Your task: According to the lecture notes on knowledge tasks, what is semi-structured data?

1.1 use of computation
Computers and algorithms were originally developed to solve what might be called concrete tasks.such as :
- compute a missile trajectory.
- crack a code( decryption)
In common: the task is well-defined, we can assess whether the solution is correct.
In these tasks, the data is transformed in a mechanical way or leads to a mechanical action, but only in a very limited way do they enhance our (that is, human) knowledge.
Hence - not “Knowledge Technologies”.
1.2 knowledge tasks
Data: measurements (bit patterns for computers)
Information: processed data; patterns that are satisfied for given data.
Knowledge: information interpreted with respect to a user’s context to extend human’s understanding in a given area.
concrete task: well-defined, mechanically processing data to an unambiguous solution.
Knowledge task: data is unreliable or outcome is ill-defined (usually both); computer mediate between user and data, where context for the user is critical. Enhance human’s understanding.
structured data: conforms to a schema (e.g. database).
unstructured data: data without regular decomposable structure (e.g. plaintext).
semi-structured data: data which corresponds in part to a schema, but irregular or rapidly changing.
consider tasks where the data is irregular or unreliable, or the outcome is not well-defined:
- Translation between languages.
- Finding an “optimal” route between two locations.(optimal ? distance, time, fuel?)
- Deciding what movie to watch.
This is not a computational task - but we do use computer to mediate between us and data, in helping to reach a decision.
Context is critical: the origin of the data, the consumer of the output.
These use, produce, or enhance human knowledge.
data = raw information
knowledge = patterns or models behind the data
1.3 methods for data analysis
1.3.1 supervised learning
- classification: predicting a discrete class
- regression: predicting a numeric quantity
1.3.2 unsupervised learning
- association: detecting associations between features
- information organisation; clustering: grouping similar instances into clusters
- reinforcement learning
- recommender systems
- anomaly/outlier detection

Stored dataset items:
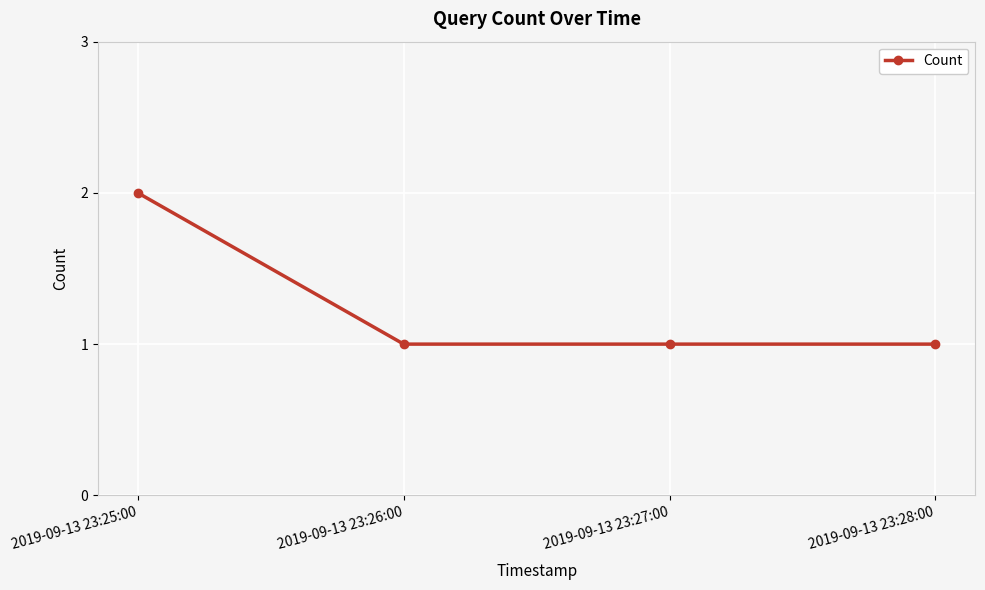

Which category has the highest value across all series?

2019-09-13 23:25:00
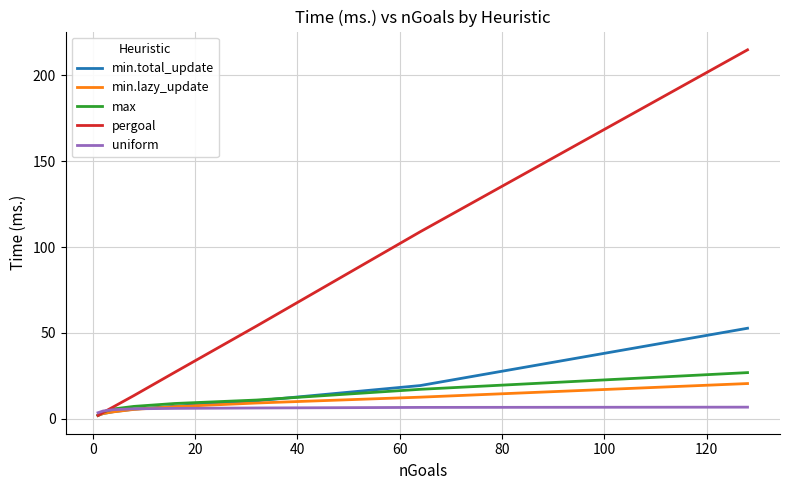

Which series has the widest spread of values?

pergoal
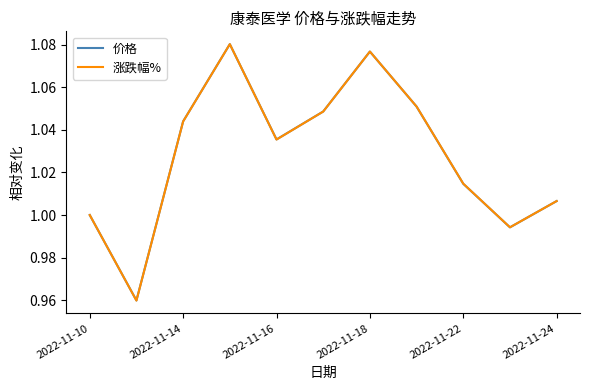

Which series has the largest range (max minus min)?

涨跌幅%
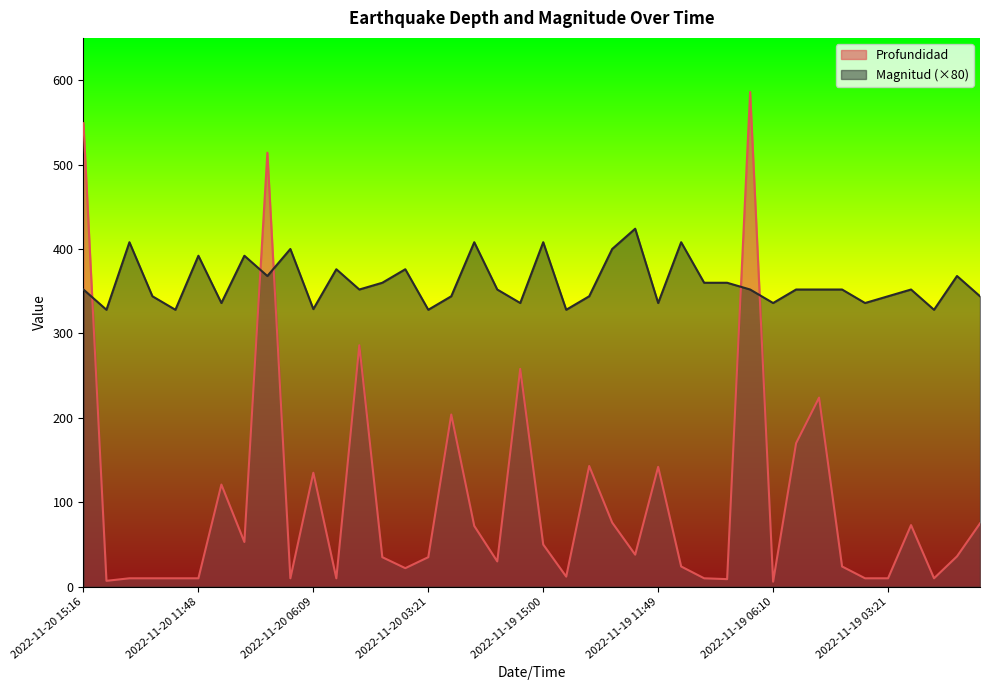

What is the average value of the Magnitud series?

359.8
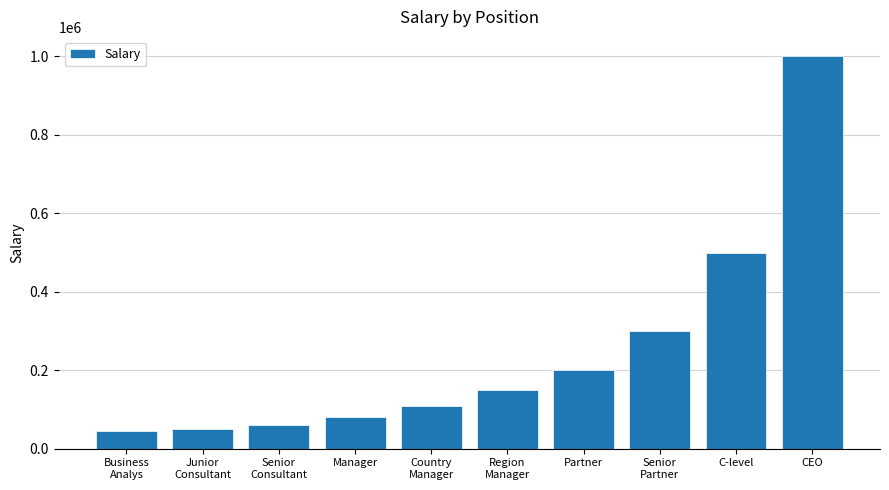

How many values are below 150000?

5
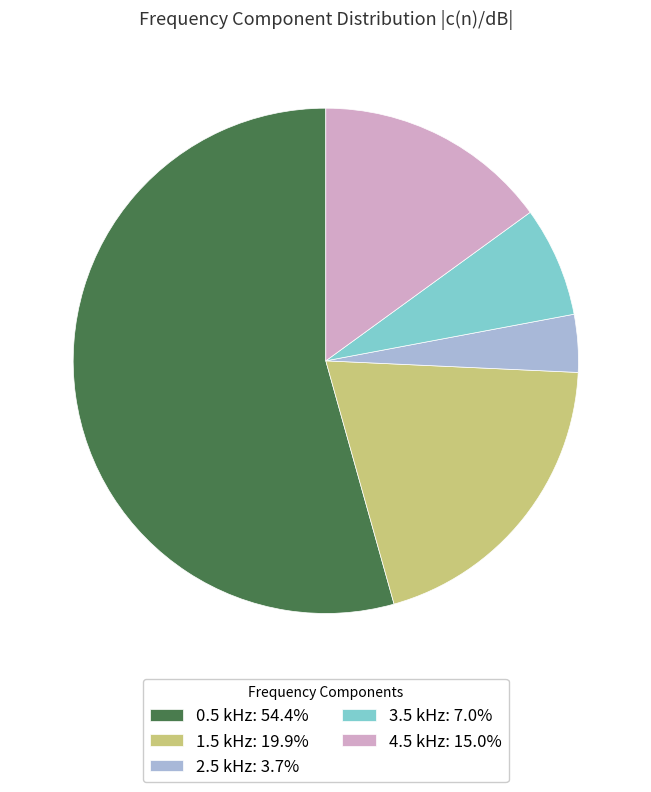

Is the sum of 1.5 kHz and 2.5 kHz greater than half?

No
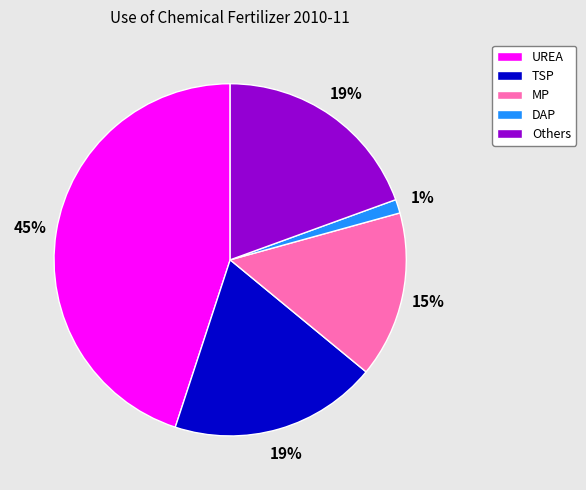

To the nearest percent, what percentage of the pie is Others?

19%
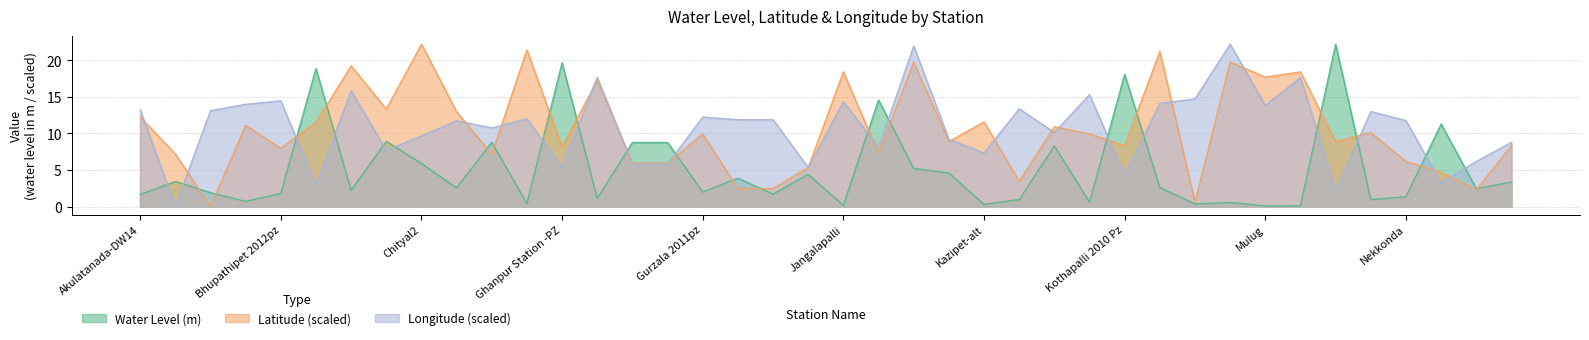

Read the lat value at 34.

8.9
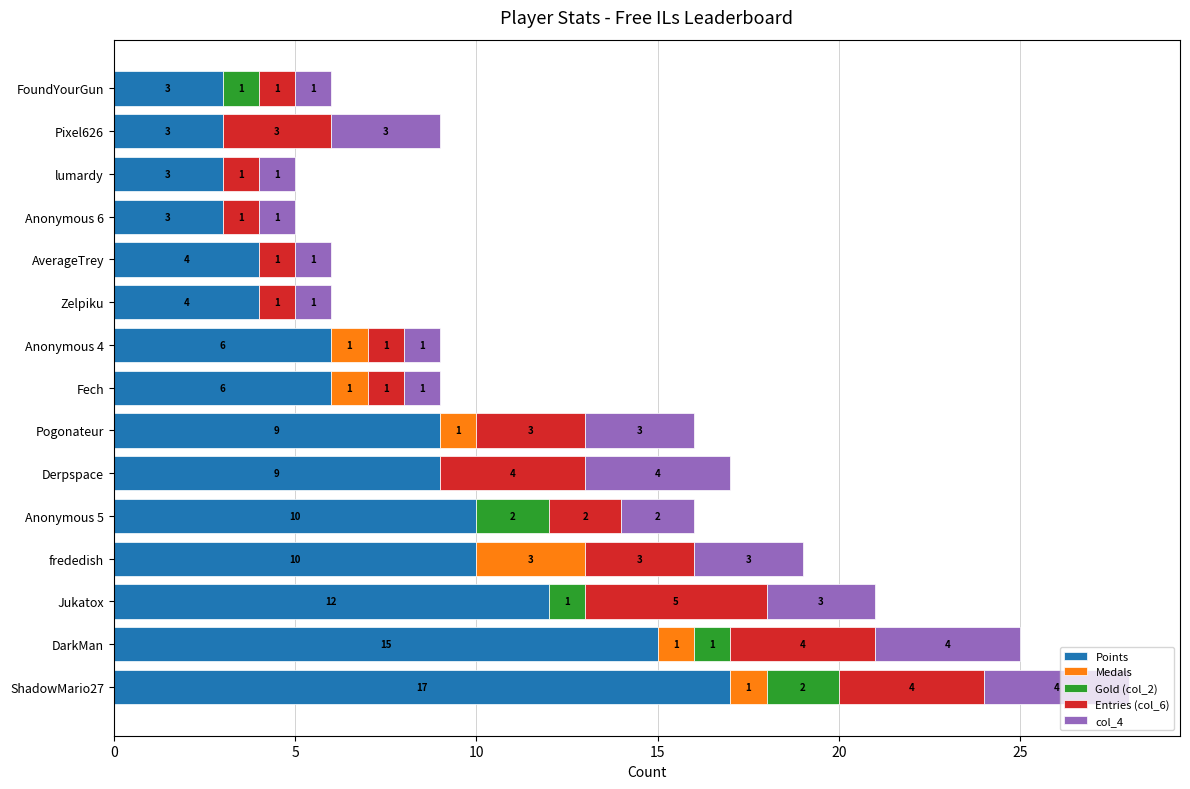

True or false: Points has a value of 14 at Anonymous 5.

False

Solved problem: Data that corresponds in part to a schema but is irregular or rapidly changing.